··· Исходный текст

На обеде у Некрасова Боборыкин имел неосторожность заметить Островскому, что тот мало знаком с техникой построения пьесы.
- Может быть, - скромно отвечал Островский, - но в моих пьесах еще не случалось, чтобы играли конец вместо середины, а середину вместо конца 2.
Присутствующие рассмеялись. Известно было, что на представлении одной из комедий Боборыкина театр поменял местами четвертое и пятое действия и никто из зрителей не заметил этой перемены.
Своим спокойным, незлобивым юмором Островский подкупал всех. Нравилось, что он говорил немного, но метко, и сам умел слушать. Его особенно увлекал разговор Салтыкова, его гиперболическая образность и резкий ум. Не зря в первых же комедиях Островского, напечатанных в "Отечественных записках", критики расслышали "щедринские" нотки.
На рубеже 60-х и 70-х годов большинство разговоров в редакционной комнате и на обедах Некрасова сводилось к разочарованию "эпохой реформ". Народнические взгляды еще не успели определиться, но буйно цвела критика остатков крепостничества. "Хотя крепостное право, в своих прежних осязательных формах, не существует с 19 февраля 1861 года, - рассуждал Щедрин, - тем не менее оно и до сих пор остается единственным живым местом в нашем организме. Все, на что бы мы ни обратили наши взоры, все из него выходит и на него опирается" 3.
Надо было изжить розовые обольщения, вызванные в обществе посулами 60-х годов, и "Отечественные записки" взяли на себя эту отрезвляющую работу.

······
··· Набор данных

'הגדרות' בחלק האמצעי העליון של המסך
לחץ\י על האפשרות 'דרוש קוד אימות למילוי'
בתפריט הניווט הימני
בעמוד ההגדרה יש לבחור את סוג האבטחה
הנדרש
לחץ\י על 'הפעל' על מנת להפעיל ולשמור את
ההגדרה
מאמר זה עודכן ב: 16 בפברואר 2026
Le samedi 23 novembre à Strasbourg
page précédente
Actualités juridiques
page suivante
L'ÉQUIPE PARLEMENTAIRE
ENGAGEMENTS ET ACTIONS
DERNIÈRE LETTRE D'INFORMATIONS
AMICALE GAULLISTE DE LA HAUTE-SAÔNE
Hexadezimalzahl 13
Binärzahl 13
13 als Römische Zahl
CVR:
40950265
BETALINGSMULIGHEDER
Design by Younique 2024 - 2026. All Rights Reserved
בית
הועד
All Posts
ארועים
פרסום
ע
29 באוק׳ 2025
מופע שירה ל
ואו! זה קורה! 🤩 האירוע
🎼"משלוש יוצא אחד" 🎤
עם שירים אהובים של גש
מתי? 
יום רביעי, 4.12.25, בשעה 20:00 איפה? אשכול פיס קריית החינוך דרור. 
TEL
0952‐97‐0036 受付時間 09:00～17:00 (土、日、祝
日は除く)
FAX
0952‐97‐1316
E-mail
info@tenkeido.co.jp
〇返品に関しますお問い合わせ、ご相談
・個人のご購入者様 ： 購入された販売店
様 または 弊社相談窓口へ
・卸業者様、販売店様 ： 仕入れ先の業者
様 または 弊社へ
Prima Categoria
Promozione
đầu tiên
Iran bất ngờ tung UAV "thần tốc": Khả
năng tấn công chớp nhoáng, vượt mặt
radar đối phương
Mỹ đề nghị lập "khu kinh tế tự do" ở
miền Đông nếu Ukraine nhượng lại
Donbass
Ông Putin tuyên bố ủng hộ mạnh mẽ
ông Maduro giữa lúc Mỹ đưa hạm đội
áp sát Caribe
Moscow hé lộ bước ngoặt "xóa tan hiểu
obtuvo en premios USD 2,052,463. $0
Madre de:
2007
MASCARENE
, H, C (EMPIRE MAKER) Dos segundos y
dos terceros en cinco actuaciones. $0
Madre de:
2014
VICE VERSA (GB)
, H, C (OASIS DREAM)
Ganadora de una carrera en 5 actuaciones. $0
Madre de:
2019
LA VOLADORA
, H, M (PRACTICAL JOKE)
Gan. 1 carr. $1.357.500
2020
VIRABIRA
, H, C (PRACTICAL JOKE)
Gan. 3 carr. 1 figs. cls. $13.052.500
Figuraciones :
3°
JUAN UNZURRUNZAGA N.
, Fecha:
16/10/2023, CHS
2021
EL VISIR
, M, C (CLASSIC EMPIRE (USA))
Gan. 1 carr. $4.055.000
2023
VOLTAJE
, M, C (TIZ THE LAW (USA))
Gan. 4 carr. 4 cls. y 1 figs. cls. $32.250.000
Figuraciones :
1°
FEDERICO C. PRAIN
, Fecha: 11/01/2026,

······

**Задания к упражнению:**
- 1) Выпишите из текста об Островском фрагмент от слов «- Может быть, - скромно» до слов «заметил этой перемены.» включительно.
- 2) Какие действия одной из комедий Боборыкина театр поменял местами, согласно тексту об Островском?

**Решённые задания:**
- 1)
- Может быть, - скромно отвечал Островский, - но в моих пьесах еще не случалось, чтобы играли конец вместо середины, а середину вместо конца 2.
Присутствующие рассмеялись. Известно было, что на представлении одной из комедий Боборыкина театр поменял местами четвертое и пятое действия и никто из зрителей не заметил этой перемены.

- 2) Четвертое и пятое.